Copy out every line of the listing below word for word, keeping each line's characters, spacing, and markup unchanged.
======== ENTRIES PROVIDED
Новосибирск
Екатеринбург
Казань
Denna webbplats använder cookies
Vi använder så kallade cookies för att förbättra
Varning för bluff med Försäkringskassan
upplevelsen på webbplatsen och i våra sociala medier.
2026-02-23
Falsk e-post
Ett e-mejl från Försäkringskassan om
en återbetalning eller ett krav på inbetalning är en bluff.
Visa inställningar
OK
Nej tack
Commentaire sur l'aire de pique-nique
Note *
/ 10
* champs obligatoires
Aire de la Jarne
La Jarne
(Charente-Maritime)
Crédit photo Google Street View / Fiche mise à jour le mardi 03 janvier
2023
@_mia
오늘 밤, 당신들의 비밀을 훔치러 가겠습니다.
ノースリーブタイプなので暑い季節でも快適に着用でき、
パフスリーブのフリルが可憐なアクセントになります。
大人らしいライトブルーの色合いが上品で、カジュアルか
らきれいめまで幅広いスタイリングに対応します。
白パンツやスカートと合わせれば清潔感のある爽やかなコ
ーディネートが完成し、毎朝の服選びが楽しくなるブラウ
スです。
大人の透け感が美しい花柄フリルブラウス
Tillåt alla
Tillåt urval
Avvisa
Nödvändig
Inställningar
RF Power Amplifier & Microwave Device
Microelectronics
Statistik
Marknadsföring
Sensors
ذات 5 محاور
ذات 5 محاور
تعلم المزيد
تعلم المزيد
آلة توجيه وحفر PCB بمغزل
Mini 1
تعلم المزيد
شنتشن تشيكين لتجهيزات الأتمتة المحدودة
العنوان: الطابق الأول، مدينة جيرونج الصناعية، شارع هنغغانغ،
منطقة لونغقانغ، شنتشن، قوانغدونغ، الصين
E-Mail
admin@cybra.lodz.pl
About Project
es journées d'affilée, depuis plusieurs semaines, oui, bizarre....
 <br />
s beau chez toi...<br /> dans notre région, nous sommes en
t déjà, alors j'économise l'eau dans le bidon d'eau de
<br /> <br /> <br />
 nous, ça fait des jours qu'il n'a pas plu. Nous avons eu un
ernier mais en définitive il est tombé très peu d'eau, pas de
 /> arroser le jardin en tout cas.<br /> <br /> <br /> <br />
================
→ EXPECTED OUTPUT:
Новосибирск
Екатеринбург
Казань
Denna webbplats använder cookies
Vi använder så kallade cookies för att förbättra
Varning för bluff med Försäkringskassan
upplevelsen på webbplatsen och i våra sociala medier.
2026-02-23
Falsk e-post
Ett e-mejl från Försäkringskassan om
en återbetalning eller ett krav på inbetalning är en bluff.
Visa inställningar
OK
Nej tack
Commentaire sur l'aire de pique-nique
Note *
/ 10
* champs obligatoires
Aire de la Jarne
La Jarne
(Charente-Maritime)
Crédit photo Google Street View / Fiche mise à jour le mardi 03 janvier
2023
@_mia
오늘 밤, 당신들의 비밀을 훔치러 가겠습니다.
ノースリーブタイプなので暑い季節でも快適に着用でき、
パフスリーブのフリルが可憐なアクセントになります。
大人らしいライトブルーの色合いが上品で、カジュアルか
らきれいめまで幅広いスタイリングに対応します。
白パンツやスカートと合わせれば清潔感のある爽やかなコ
ーディネートが完成し、毎朝の服選びが楽しくなるブラウ
スです。
大人の透け感が美しい花柄フリルブラウス
Tillåt alla
Tillåt urval
Avvisa
Nödvändig
Inställningar
RF Power Amplifier & Microwave Device
Microelectronics
Statistik
Marknadsföring
Sensors
ذات 5 محاور
ذات 5 محاور
تعلم المزيد
تعلم المزيد
آلة توجيه وحفر PCB بمغزل
Mini 1
تعلم المزيد
شنتشن تشيكين لتجهيزات الأتمتة المحدودة
العنوان: الطابق الأول، مدينة جيرونج الصناعية، شارع هنغغانغ،
منطقة لونغقانغ، شنتشن، قوانغدونغ، الصين
E-Mail
admin@cybra.lodz.pl
About Project
es journées d'affilée, depuis plusieurs semaines, oui, bizarre....
 <br />
s beau chez toi...<br /> dans notre région, nous sommes en
t déjà, alors j'économise l'eau dans le bidon d'eau de
<br /> <br /> <br />
 nous, ça fait des jours qu'il n'a pas plu. Nous avons eu un
ernier mais en définitive il est tombé très peu d'eau, pas de
 /> arroser le jardin en tout cas.<br /> <br /> <br /> <br />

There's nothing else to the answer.